El grupo sonaba a desesperación. Y al pertenecer al grupo unos se odiaban y otros tenían otras intenciones. El prójimo, a veces, les era amigo, otras no. No obstante, el común era la pelea contra el mundo, adversidad, donde ni en él se era libre.

Empastes había por doquier, con y sin dolor, salidos y escrudiñados. Lo cual era contradictorio en sí mismo, por lo irreductible de la continua evolución.
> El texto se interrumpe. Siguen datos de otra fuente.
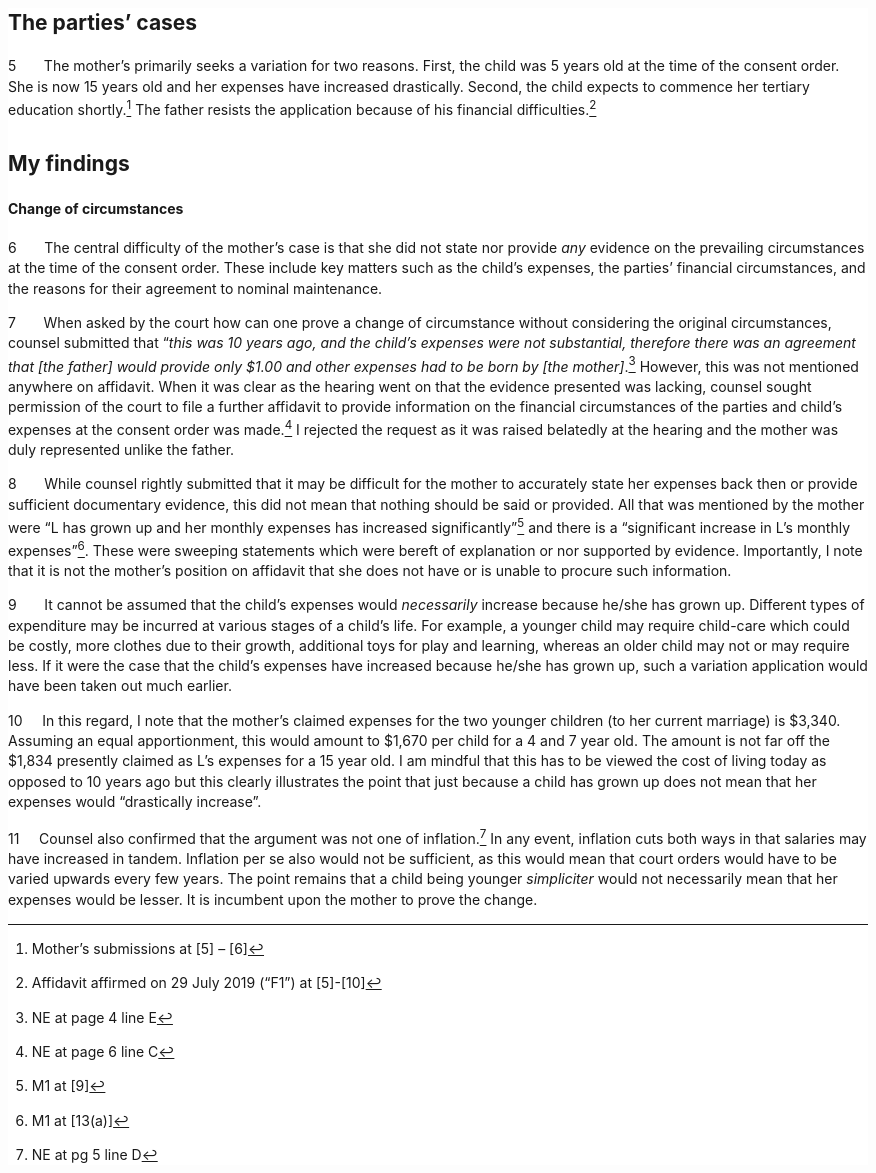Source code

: ## The parties’ cases

5       The mother’s primarily seeks a variation for two reasons. First, the child was 5 years old at the time of the consent order. She is now 15 years old and her expenses have increased drastically. Second, the child expects to commence her tertiary education shortly.[^4] The father resists the application because of his financial difficulties.[^5]

## My findings

#### Change of circumstances

6       The central difficulty of the mother’s case is that she did not state nor provide _any_ evidence on the prevailing circumstances at the time of the consent order. These include key matters such as the child’s expenses, the parties’ financial circumstances, and the reasons for their agreement to nominal maintenance.

7       When asked by the court how can one prove a change of circumstance without considering the original circumstances, counsel submitted that “_this was 10 years ago, and the child’s expenses were not substantial, therefore there was an agreement that \[the father\] would provide only $1.00 and other expenses had to be born by \[the mother\]_.[^6] However, this was not mentioned anywhere on affidavit. When it was clear as the hearing went on that the evidence presented was lacking, counsel sought permission of the court to file a further affidavit to provide information on the financial circumstances of the parties and child’s expenses at the consent order was made.[^7] I rejected the request as it was raised belatedly at the hearing and the mother was duly represented unlike the father.

8       While counsel rightly submitted that it may be difficult for the mother to accurately state her expenses back then or provide sufficient documentary evidence, this did not mean that nothing should be said or provided. All that was mentioned by the mother were “L has grown up and her monthly expenses has increased significantly”[^8] and there is a “significant increase in L’s monthly expenses”[^9]. These were sweeping statements which were bereft of explanation or nor supported by evidence. Importantly, I note that it is not the mother’s position on affidavit that she does not have or is unable to procure such information.

9       It cannot be assumed that the child’s expenses would _necessarily_ increase because he/she has grown up. Different types of expenditure may be incurred at various stages of a child’s life. For example, a younger child may require child-care which could be costly, more clothes due to their growth, additional toys for play and learning, whereas an older child may not or may require less. If it were the case that the child’s expenses have increased because he/she has grown up, such a variation application would have been taken out much earlier.

10     In this regard, I note that the mother’s claimed expenses for the two younger children (to her current marriage) is $3,340. Assuming an equal apportionment, this would amount to $1,670 per child for a 4 and 7 year old. The amount is not far off the $1,834 presently claimed as L’s expenses for a 15 year old. I am mindful that this has to be viewed the cost of living today as opposed to 10 years ago but this clearly illustrates the point that just because a child has grown up does not mean that her expenses would “drastically increase”.

11     Counsel also confirmed that the argument was not one of inflation.[^10] In any event, inflation cuts both ways in that salaries may have increased in tandem. Inflation per se also would not be sufficient, as this would mean that court orders would have to be varied upwards every few years. The point remains that a child being younger _simpliciter_ would not necessarily mean that her expenses would be lesser. It is incumbent upon the mother to prove the change.


[^1]: Affidavit affirmed on 2 May 2019 (“M1”) at page 11
[^2]: Mother’s submissions at page 8
[^3]: Notes of evidence for hearing on 12 September 2019 (“NE”) at (“NE”) at page 3-4
[^4]: Mother’s submissions at \[5\] – \[6\]
[^5]: Affidavit affirmed on 29 July 2019 (“F1”) at \[5\]-\[10\]
[^6]: NE at page 4 line E
[^7]: NE at page 6 line C
[^8]: M1 at \[9\]
[^9]: M1 at \[13(a)\]
[^10]: NE at pg 5 line D
[^11]: M1 at \[17\]
[^12]: M1 at page 11
[^13]: M1 at \[21\] – \[22\]
[^14]: M1 at page 21
[^15]: M1 at \[21\]
[^16]: Mother’s submissions at \[11\]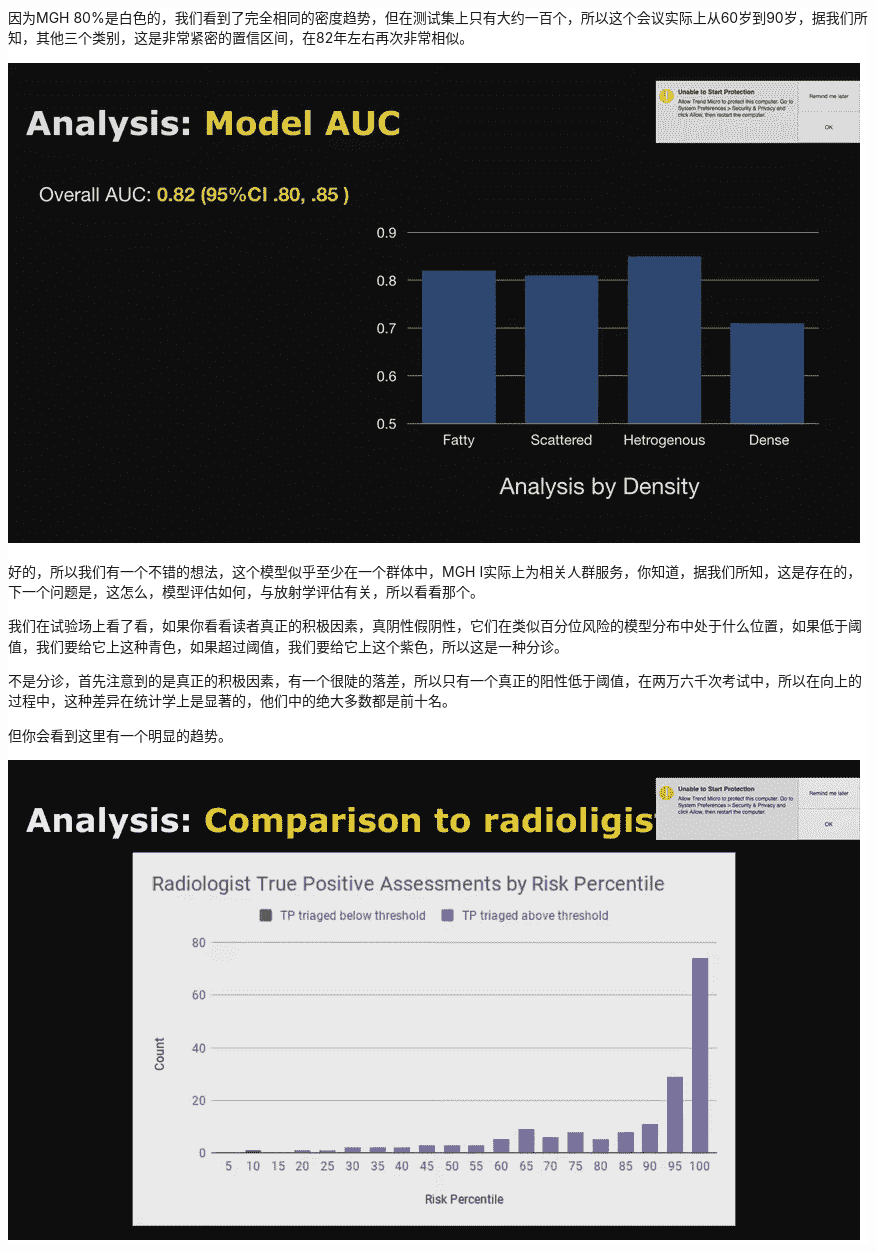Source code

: 因为MGH 80%是白色的，我们看到了完全相同的密度趋势，但在测试集上只有大约一百个，所以这个会议实际上从60岁到90岁，据我们所知，其他三个类别，这是非常紧密的置信区间，在82年左右再次非常相似。



![](img/f17655dc410a26593c607a5ea79d4068_44.png)

好的，所以我们有一个不错的想法，这个模型似乎至少在一个群体中，MGH I实际上为相关人群服务，你知道，据我们所知，这是存在的，下一个问题是，这怎么，模型评估如何，与放射学评估有关，所以看看那个。

我们在试验场上看了看，如果你看看读者真正的积极因素，真阴性假阴性，它们在类似百分位风险的模型分布中处于什么位置，如果低于阈值，我们要给它上这种青色，如果超过阈值，我们要给它上这个紫色，所以这是一种分诊。

不是分诊，首先注意到的是真正的积极因素，有一个很陡的落差，所以只有一个真正的阳性低于阈值，在两万六千次考试中，所以在向上的过程中，这种差异在统计学上是显著的，他们中的绝大多数都是前十名。

但你会看到这里有一个明显的趋势。

![](img/f17655dc410a26593c607a5ea79d4068_46.png)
Las bacterias y los antibióticos, así como los enfermos crónicos asistían al combate. Era elegir entre el miedo y la osadía. La calidad y la humanización atendía a todas las cronicidades. Unos y otros iban interiorizando esos cuidados posteriores, y el propio combate.

-Nada hay que podamos hacer- decía uno, regulando y consolidando esa carta a la naturaleza.

Otros querían adelantarlo todo lo posible:

-Mejor ya, estoy que no me tengo en pie.

-No todos los procesos de curación son iguales- le espetó otro.

Prefiero morir anciano– subrayó otro, impaciente.

Los menos activos y capacitados veían en el final el comienzo de otra vida, transmitiendo de alguna manera su vivencia con esos nervios en los pies, que no paraban.

Como que enjaulados, se hacían carne en la mirada del otro.

-¿Un vaso de agua chicos? Dios también puede ser el prójimo- catalogó una de esas que acompañaba los malos momentos súper uniformada, con ojos redondos como dos canicas concienzudamente maquillados; y no solo eso.

Esas palabras y su pose los dejó más que inertes y quietecitos, bloqueando la situación de peligro, experta y extraña.

La sala de espera del dentista era eso. Y él se refugió.